**** Selected text ****

1

I have a set of data (assume they are objects) with unique immutable names, like this:

class Datum {
    final string name
    // other fields
}

Considering that:

  1. I don't need to support rename. (The names are immutable as I mentioned)
  2. The names are unique. Among the data I store, there are no two data with the same name.
  3. There may or may not (depending on how future plugins will be using the API) be a lot of API calls to search a datum by name.

Should When should I index my data with an addition numeric ID, or rather than just by the name?

  • in databases?
    • The ID would be an auto_increment primary key from the database engine
    • The name is provided
  • at a runtime memory storage (most likely hashtable, but also other data structures that may be applicable)?
    • The ID is an increment value attached with each datum when a datum is loaded.

**** Source data ****

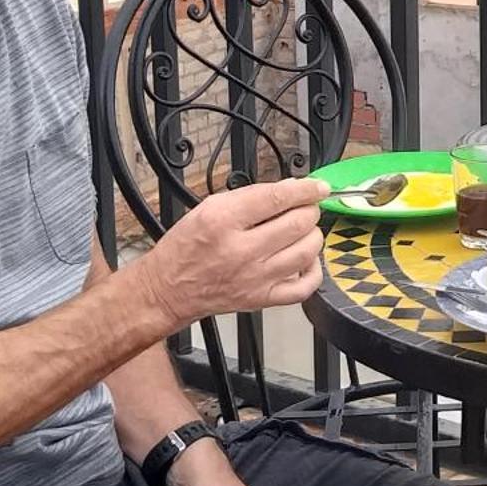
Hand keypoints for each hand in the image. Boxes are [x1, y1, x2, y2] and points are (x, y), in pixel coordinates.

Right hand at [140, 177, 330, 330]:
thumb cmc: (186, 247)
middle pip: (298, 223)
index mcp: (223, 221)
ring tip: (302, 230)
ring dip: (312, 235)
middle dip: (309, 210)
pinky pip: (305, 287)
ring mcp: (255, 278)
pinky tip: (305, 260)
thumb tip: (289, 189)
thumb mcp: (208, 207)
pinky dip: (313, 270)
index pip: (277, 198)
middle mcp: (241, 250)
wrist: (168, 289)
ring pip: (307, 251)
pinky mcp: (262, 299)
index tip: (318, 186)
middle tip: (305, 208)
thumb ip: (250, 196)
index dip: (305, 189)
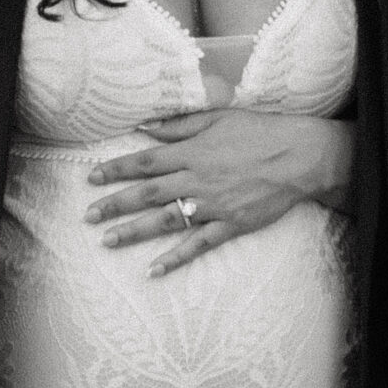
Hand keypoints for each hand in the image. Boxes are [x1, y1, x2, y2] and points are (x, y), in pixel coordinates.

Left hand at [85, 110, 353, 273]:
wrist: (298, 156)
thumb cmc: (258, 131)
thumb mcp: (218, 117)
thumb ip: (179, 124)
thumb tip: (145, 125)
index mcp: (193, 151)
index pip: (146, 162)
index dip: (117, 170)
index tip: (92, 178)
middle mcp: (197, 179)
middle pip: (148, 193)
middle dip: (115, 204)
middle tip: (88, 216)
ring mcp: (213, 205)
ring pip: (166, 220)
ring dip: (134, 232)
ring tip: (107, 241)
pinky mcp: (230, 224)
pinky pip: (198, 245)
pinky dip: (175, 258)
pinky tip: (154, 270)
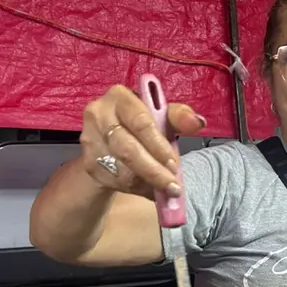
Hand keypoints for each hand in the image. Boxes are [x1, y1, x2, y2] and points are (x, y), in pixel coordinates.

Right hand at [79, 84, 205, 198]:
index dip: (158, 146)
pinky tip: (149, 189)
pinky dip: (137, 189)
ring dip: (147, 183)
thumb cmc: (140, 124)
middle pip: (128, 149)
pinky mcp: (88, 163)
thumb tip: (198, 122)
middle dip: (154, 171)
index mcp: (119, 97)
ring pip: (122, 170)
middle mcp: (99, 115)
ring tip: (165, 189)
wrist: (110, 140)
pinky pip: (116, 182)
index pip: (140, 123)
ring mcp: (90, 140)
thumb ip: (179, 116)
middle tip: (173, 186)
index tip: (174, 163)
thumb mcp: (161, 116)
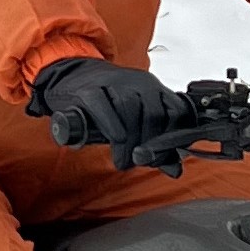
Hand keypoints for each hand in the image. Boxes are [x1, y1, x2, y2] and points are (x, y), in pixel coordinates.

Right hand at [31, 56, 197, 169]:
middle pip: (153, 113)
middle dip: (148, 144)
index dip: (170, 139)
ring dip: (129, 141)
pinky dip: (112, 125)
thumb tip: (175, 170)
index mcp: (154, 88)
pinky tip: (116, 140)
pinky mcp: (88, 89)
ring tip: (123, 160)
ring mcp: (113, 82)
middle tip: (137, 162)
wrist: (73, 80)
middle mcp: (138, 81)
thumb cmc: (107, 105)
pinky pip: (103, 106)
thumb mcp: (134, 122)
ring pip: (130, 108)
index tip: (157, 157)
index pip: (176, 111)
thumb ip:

****

§ **Required work**:
A – Answer these questions from the indexing question, each on its own line:
(i) What does the first point say the asker doesn't need to support?
(ii) In databases, what would the ID be?
(iii) Which data structure is named as most likely for runtime memory storage?
B – Please write out the indexing question from "2. The names" up to and including "by the name?".

§ **Solutions**:
A –
(i) Rename.
(ii) An auto_increment primary key from the database engine.
(iii) A hashtable.

B –
2. The names are unique. Among the data I store, there are no two data with the same name.
  3. There may or may not (depending on how future plugins will be using the API) be a lot of API calls to search a datum by name.

Should When should I index my data with an addition numeric ID, or rather than just by the name?